P9642 [SNCPC2019] 0689

We call a string as a 0689-string if this string only consists of digits `0`, `6`, `8` and `9`. Given a 0689-string $s$ of length $n$, one $\textbf{must}$ do the following operation exactly once: select a non-empty substring of $s$ and rotate it 180 degrees. More formally, let $s_i$ be the $i$-th character in string $s$. After rotating the substring starting from $s_l$ and ending at $s_r$ 180 degrees ($1 \le l \le r \le n$), string $s$ will become string $t$ of length $n$ extracted from the following equation, where $t_i$ indicates the $i$-th character in string $t$: $$t_i = \begin{cases} s_i & \text{if } 1 \le i < l \text{ or } r < i \le n \\ \text{`0'} & \text{if } l \le i \le r \text{ and } s_{l+r-i} = \text{`0'} \\ \text{`6'} & \text{if } l \le i \le r \text{ and } s_{l+r-i} = \text{`9'} \\ \text{`8'} & \text{if } l \le i \le r \text{ and } s_{l+r-i} = \text{`8'} \\ \text{`9'} & \text{if } l \le i \le r \text{ and } s_{l+r-i} = \text{`6'} \\ \end{cases}$$ What's the number of different strings one can get after the operation?

There are multiple test cases. The first line of the input contains an integer $T$, indicating the number of test cases. For each test case: The first and only line contains a 0689-string $s$ ($1 \le |s| \le 10^6$). It's guaranteed that the sum of $|s|$ of all test cases will not exceed $10^7$.

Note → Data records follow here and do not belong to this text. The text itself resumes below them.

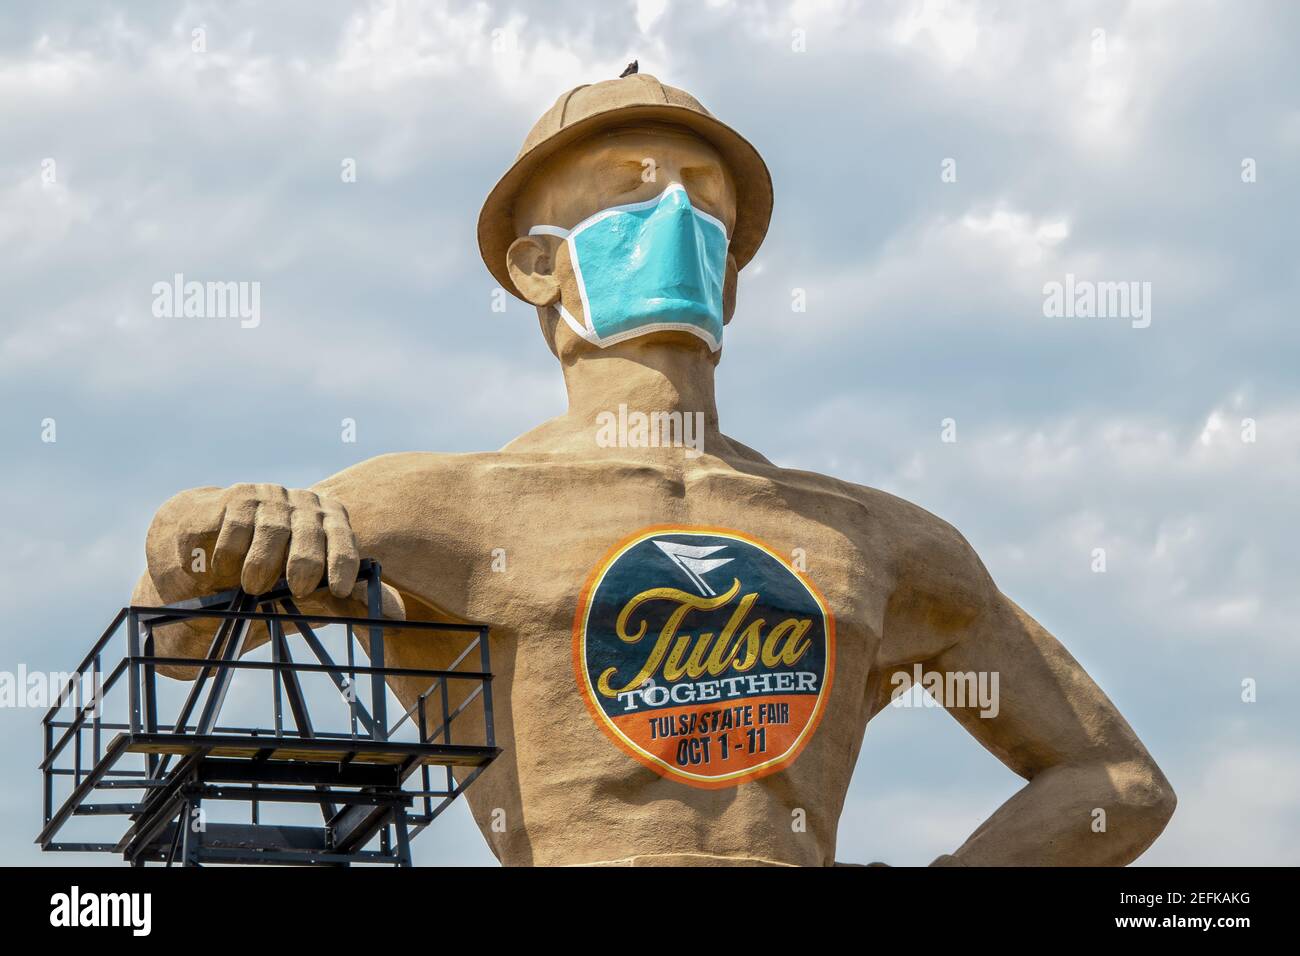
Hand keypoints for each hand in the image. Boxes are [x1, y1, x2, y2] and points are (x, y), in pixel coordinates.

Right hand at [172, 483, 359, 598]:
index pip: (343, 541)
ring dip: (263, 563)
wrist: (218, 539)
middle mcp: (306, 503)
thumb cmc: (274, 568)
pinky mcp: (241, 496)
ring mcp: (274, 497)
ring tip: (253, 587)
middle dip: (306, 563)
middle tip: (299, 589)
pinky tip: (223, 571)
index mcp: (331, 520)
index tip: (339, 591)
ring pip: (273, 530)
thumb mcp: (308, 582)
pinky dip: (231, 554)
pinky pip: (238, 527)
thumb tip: (379, 616)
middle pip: (310, 534)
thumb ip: (340, 596)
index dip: (342, 565)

For each test case output one line containing one integer, indicating the number of different strings one can get after applying the operation exactly once.

We hereby explain the first sample test case. $$\begin{array}{|c|c||c|c|}\hline \textbf{Substring} & \textbf{Result} & \textbf{Substring} & \textbf{Result} \\ \hline 0 & 0689 & 68 & 0899 \\ \hline 6 & 0989 & 89 & 0668 \\ \hline 8 & 0689 & 068 & 8909 \\ \hline 9 & 0686 & 689 & 0689 \\ \hline 06 & 9089 & 0689 & 6890 \\ \hline \end{array}$$ It's easy to discover that we can get $8$ different strings after the operation.